For each line of the data below, copy it if it holds the word "CROSS".

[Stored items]
----------

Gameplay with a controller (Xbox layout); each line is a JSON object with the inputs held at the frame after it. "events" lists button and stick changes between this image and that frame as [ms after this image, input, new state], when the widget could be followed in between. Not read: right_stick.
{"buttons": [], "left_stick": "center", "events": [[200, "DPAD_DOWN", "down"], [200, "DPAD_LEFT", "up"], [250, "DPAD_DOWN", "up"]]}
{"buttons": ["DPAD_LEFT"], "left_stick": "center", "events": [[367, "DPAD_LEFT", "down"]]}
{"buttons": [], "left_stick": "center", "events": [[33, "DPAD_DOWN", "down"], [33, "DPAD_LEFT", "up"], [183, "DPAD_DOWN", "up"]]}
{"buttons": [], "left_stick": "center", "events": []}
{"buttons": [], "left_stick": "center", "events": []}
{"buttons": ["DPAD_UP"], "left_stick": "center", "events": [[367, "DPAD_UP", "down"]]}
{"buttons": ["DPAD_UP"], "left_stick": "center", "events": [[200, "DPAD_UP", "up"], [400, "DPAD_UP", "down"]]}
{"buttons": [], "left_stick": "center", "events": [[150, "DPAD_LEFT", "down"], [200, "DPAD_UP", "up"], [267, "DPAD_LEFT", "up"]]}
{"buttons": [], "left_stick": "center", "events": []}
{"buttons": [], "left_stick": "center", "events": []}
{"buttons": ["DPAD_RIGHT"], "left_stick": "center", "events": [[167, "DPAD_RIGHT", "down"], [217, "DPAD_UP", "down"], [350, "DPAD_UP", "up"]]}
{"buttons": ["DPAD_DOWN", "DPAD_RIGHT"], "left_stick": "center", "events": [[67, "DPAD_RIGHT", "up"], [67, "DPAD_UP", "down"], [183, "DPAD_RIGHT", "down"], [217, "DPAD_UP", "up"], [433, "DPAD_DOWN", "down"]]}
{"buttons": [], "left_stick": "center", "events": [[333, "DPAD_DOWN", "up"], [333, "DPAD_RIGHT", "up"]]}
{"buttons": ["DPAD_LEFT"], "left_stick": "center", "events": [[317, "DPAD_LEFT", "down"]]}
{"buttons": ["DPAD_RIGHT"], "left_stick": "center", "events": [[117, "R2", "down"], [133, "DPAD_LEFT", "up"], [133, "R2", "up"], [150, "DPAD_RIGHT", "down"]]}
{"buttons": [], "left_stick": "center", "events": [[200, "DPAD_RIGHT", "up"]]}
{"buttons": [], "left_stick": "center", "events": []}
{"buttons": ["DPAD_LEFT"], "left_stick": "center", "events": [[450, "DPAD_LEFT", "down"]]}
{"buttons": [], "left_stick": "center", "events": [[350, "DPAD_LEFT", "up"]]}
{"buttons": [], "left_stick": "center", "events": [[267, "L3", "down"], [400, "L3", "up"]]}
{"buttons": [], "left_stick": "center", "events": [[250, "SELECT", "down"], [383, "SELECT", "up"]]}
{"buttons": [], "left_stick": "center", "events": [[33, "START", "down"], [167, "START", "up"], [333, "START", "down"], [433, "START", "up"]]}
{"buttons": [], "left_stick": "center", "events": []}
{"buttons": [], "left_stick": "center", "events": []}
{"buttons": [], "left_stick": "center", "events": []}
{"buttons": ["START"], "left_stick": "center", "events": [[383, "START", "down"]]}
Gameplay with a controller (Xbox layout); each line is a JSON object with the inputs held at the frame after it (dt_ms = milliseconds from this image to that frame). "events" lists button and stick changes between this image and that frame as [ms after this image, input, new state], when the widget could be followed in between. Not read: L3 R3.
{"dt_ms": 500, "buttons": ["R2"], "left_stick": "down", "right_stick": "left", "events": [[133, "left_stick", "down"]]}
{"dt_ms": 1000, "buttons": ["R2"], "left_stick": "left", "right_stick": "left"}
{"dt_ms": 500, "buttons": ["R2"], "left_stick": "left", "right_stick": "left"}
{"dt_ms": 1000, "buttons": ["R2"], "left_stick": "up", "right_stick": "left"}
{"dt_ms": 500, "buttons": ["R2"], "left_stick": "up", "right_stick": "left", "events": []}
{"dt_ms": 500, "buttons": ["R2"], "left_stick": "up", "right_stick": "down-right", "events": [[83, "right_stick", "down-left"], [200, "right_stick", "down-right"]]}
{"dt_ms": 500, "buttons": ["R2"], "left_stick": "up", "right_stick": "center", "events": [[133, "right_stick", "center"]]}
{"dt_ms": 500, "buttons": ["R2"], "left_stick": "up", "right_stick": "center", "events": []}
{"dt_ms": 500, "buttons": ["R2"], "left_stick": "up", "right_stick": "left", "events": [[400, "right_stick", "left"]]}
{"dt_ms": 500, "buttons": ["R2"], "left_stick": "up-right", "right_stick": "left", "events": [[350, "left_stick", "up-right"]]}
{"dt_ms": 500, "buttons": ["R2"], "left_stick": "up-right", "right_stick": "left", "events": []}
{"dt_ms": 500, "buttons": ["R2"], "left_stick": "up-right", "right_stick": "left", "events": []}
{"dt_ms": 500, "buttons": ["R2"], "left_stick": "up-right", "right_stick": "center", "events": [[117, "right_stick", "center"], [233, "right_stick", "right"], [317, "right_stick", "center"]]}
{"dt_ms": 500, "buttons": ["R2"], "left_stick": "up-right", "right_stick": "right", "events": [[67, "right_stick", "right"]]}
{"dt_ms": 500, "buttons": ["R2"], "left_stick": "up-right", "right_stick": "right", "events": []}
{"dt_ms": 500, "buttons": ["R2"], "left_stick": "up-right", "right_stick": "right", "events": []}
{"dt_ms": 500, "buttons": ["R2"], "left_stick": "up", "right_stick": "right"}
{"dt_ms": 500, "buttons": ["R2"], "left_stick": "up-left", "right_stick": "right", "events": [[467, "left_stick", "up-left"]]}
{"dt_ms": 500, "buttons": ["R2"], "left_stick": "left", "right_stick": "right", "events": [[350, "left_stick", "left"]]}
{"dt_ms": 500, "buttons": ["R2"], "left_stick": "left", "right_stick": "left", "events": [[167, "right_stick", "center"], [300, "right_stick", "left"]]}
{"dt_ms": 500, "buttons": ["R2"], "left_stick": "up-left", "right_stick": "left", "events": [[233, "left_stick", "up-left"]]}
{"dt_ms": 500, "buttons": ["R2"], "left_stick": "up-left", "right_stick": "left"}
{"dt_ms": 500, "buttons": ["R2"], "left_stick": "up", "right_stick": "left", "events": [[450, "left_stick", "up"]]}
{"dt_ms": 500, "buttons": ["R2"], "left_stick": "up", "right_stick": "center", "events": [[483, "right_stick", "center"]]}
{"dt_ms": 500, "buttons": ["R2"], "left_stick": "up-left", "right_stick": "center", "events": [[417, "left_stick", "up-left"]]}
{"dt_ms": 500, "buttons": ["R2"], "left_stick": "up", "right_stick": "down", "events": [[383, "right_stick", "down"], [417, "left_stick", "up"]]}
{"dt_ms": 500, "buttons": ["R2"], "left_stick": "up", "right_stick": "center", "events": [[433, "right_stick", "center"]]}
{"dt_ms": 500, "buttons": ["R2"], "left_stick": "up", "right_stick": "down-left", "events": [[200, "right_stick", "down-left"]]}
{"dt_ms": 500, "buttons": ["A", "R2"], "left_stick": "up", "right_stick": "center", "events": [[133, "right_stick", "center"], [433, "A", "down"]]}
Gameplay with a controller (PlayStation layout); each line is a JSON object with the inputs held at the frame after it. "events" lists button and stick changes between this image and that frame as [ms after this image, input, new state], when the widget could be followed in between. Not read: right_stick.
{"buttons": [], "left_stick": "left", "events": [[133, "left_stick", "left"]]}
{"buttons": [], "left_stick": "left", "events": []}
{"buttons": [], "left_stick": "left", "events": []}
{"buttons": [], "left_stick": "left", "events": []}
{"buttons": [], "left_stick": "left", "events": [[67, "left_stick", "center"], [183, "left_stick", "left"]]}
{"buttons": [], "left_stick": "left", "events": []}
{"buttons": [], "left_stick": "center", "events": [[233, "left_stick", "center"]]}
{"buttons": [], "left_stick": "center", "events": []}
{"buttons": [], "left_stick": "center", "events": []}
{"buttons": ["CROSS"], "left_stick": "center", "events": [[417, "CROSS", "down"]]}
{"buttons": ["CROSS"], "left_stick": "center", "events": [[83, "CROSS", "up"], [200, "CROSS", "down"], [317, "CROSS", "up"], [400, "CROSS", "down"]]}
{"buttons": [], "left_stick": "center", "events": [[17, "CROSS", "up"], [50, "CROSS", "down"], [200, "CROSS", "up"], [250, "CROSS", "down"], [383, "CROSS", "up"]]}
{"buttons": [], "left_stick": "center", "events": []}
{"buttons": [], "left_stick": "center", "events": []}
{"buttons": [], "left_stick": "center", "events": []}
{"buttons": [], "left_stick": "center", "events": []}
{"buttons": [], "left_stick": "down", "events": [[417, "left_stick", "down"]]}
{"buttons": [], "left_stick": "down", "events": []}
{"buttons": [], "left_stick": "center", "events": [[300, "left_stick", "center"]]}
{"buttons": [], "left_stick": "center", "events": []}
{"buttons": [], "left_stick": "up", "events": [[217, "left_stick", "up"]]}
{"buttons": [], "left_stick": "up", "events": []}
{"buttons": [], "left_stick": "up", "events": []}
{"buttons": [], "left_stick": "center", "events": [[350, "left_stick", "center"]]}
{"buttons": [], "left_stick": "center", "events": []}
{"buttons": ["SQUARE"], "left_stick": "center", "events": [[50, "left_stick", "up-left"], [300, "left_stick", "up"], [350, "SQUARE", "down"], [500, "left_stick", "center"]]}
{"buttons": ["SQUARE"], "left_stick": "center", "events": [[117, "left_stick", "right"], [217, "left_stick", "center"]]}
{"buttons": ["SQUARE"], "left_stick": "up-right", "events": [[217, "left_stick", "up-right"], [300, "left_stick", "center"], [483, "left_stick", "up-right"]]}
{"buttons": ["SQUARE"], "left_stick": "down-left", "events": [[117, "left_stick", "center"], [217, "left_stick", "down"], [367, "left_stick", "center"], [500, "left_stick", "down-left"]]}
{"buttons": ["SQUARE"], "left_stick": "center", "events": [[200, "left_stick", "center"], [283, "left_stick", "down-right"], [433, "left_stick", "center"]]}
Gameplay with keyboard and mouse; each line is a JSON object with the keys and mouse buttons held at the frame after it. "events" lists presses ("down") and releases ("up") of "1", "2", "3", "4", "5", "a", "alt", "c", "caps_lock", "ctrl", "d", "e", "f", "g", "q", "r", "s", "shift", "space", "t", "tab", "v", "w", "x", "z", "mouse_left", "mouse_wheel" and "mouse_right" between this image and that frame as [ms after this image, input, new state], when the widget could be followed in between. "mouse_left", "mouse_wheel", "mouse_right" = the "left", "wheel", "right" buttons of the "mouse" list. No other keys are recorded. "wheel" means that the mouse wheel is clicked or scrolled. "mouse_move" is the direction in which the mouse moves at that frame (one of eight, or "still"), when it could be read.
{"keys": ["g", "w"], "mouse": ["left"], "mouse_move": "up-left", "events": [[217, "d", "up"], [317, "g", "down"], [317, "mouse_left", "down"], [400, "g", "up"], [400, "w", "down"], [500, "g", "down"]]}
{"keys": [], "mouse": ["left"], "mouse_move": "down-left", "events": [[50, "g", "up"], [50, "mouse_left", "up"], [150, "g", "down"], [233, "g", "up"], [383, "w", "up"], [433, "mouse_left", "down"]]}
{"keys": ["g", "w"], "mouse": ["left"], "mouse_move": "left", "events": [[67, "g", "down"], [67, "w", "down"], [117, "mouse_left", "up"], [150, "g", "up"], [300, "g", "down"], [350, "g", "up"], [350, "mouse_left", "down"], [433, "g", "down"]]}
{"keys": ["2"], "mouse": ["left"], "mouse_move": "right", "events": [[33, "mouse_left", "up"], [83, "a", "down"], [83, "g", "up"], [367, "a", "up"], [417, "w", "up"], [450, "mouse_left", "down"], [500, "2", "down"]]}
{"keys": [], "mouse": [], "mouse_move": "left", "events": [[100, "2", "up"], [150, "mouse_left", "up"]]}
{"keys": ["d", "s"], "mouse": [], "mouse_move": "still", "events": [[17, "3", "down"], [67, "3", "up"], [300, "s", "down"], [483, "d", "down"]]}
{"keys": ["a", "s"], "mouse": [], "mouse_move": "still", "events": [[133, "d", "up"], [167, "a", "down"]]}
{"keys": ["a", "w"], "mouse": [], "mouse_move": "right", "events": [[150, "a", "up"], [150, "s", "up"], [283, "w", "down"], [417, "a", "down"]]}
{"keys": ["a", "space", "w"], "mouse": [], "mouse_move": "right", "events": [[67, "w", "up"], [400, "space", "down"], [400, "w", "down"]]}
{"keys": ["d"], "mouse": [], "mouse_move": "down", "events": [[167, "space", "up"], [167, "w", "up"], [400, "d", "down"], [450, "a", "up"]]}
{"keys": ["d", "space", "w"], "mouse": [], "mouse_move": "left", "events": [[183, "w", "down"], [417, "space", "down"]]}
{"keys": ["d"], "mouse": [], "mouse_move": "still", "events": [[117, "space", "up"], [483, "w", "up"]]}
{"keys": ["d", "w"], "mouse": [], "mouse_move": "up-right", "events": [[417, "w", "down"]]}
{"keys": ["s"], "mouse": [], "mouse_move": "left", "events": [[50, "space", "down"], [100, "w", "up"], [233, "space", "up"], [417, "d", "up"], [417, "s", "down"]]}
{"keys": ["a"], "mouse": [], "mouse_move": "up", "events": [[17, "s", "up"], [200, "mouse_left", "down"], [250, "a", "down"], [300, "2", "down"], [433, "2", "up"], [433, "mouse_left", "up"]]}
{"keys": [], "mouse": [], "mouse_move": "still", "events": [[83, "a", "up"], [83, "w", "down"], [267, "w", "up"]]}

----------

• **Solution**:
{"buttons": ["CROSS"], "left_stick": "center", "events": [[417, "CROSS", "down"]]}
{"buttons": ["CROSS"], "left_stick": "center", "events": [[83, "CROSS", "up"], [200, "CROSS", "down"], [317, "CROSS", "up"], [400, "CROSS", "down"]]}
{"buttons": [], "left_stick": "center", "events": [[17, "CROSS", "up"], [50, "CROSS", "down"], [200, "CROSS", "up"], [250, "CROSS", "down"], [383, "CROSS", "up"]]}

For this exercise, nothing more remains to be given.